Día 1 de 9
Día 1
Acto de contrición
Señor mío Jesucristo, Dios y Hombre verdadero, me pesa de todo corazón haberte ofendido. Propongo firmemente enmendarme, confesar mis pecados y cumplir la penitencia que me sea impuesta. Amén.
Oración para cada día:
Santo Obispo Patricio, fiel pastor de la grey real de Cristo, que iluminaste a Irlanda con el resplandor del Evangelio, que es la fuerza poderosa de la Trinidad, ahora que gozas de la Bienaventuranza Eterna, intercede para que el Redentor nos preserve en la fe y la caridad. Por Jesucristo, Nuestro Señor, Amén.
Invocación Primer Día:
Por mi bienestar y mi protección, hoy pido que el poder de la Santísima Trinidad me rodee. Del libro Confessio de San Patricio: “Yo, Patricio, pecador, el más rústico y el menor de todos los fieles, sumamente despreciable para muchos, tuve como padre al diácono Calpornio, que era cierto hijo del presbítero Potitus y que vivía en el pueblo de Bannauen Taberniae, pues él tuvo una pequeña villa, donde yo fui apresado. Entonces tenía cerca de dieciséis años. Ignoraba al Dios verdadero y fui llevado en cautiverio a Irlanda con tantos miles de hombres, según nuestros méritos, porque nos alejamos de Dios y no custodiamos sus preceptos y no fuimos obedientes a nuestros sacerdotes, que nos advertían para nuestra salvación, y el Señor llevó a nosotros la ira de su animosidad y nos dispersó entre pueblos numerosos, incluso hasta los confines de la tierra, donde ahora mi pequeñez se halla entre extraños”. Se pide la gracia que se desea conseguir.

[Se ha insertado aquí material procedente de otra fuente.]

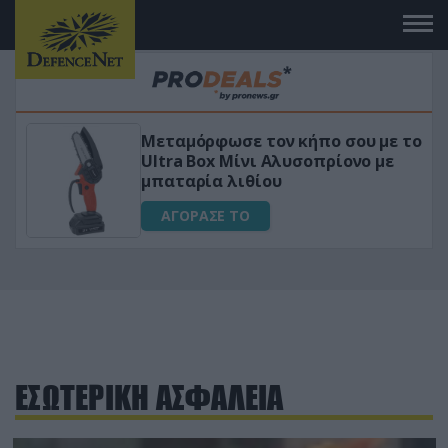
υ με το
«Μαγική» φόρμουλα τριβόλι + V
νο με
για αύξηση της λίμπιντο
ΑΓΟΡΑΣΕ ΤΟ
ΕΣΩΤΕΡΙΚΗ ΑΣΦΑΛΕΙΑ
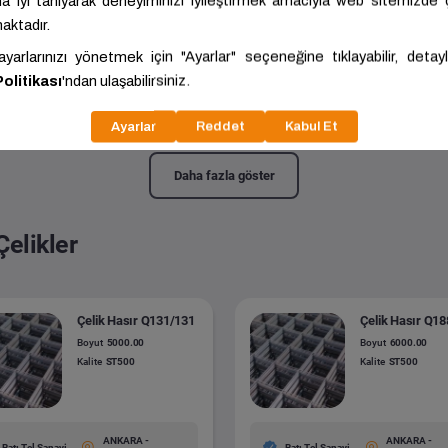
t Teli
40.00x2500.00x1000.00
Kalite:
DX51D+Z
Daha fazla göster
Çelikler
Çelik Hasır Q131/131
Çelik Hasır Q1
Boyut
5000.00
Boyut
6000.00
Kalite
ST500
Kalite
ST500
ANKARA -
ANKARA -
Batı Tel Sanayi
Batı Tel Sanayi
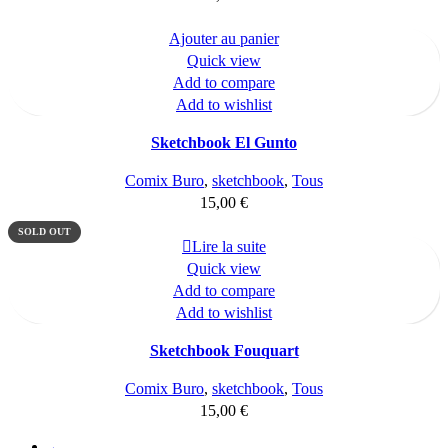
Ajouter au panier
Quick view
Add to compare
Add to wishlist
Sketchbook El Gunto
Comix Buro
,
sketchbook
,
Tous
15,00
€
SOLD OUT
Lire la suite
Quick view
Add to compare
Add to wishlist
Sketchbook Fouquart
Comix Buro
,
sketchbook
,
Tous
15,00
€
←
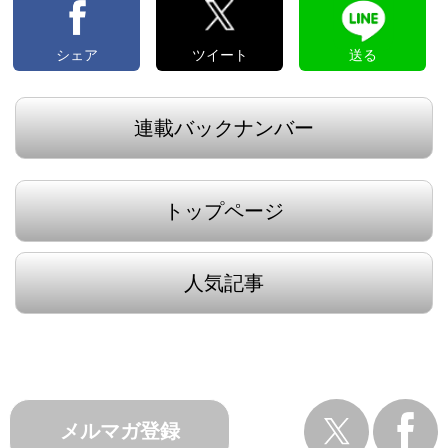
シェア
ツイート
送る
連載バックナンバー
トップページ
人気記事
メルマガ登録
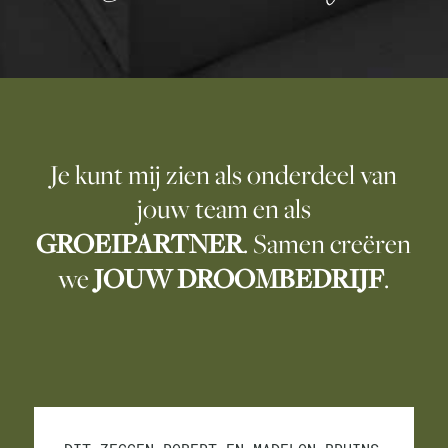
Je kunt mij zien als onderdeel van
jouw team en als
GROEIPARTNER
. Samen creëren
we
JOUW DROOMBEDRIJF
.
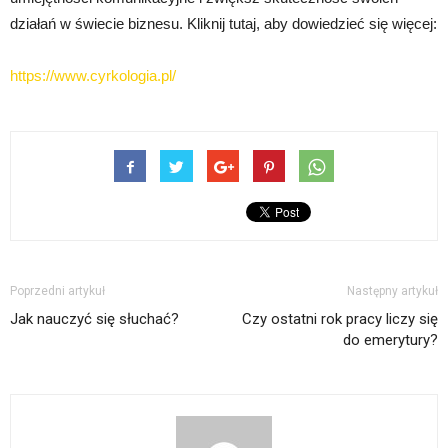
działań w świecie biznesu. Kliknij tutaj, aby dowiedzieć się więcej:
https://www.cyrkologia.pl/
Poprzedni artykuł
Następny artykuł
Jak nauczyć się słuchać?
Czy ostatni rok pracy liczy się
do emerytury?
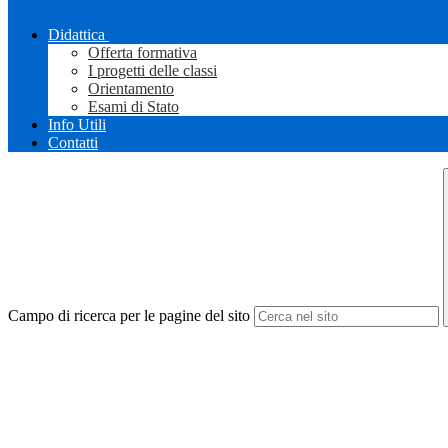
Didattica
Offerta formativa
I progetti delle classi
Orientamento
Esami di Stato
Info Utili
Contatti
Campo di ricerca per le pagine del sito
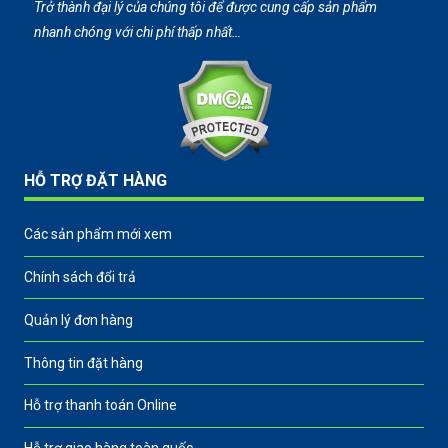
Trở thành đại lý của chúng tôi để được cung cấp sản phẩm
nhanh chóng với chi phí thấp nhất…
HỖ TRỢ ĐẶT HÀNG
Các sản phẩm mới xem
Chính sách đổi trả
Quản lý đơn hàng
Thông tin đặt hàng
Hỗ trợ thanh toán Online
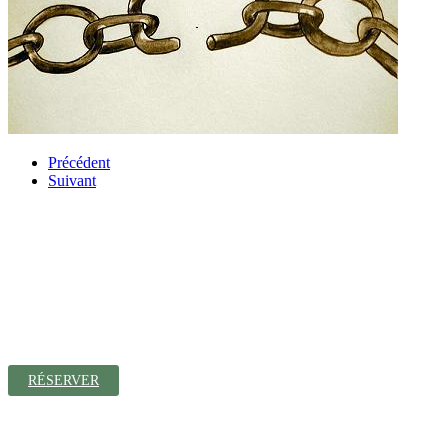
Précédent
Suivant
Contact
19 Rue Principale
25330 Coulans-sur-Lison
Tél. : 07 81 28 86 15
RÉSERVER
Géolocalisation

Padre Nuestro, Ave y Gloria.
Oración final
Señor y Dios nuestro, que enviaste al obispo San Patricio para evangelizar a los pueblos de Irlanda, concédenos, por sus méritos e intercesión, que, quienes nos gloriamos de ser cristianos, anunciemos a los hombres tus maravillas. Por nuestro Señor Jesucristo, tu Hijo que vive y reina contigo en la unidad del Espíritu Santo y es Dios, por los siglos de los siglos. Amén.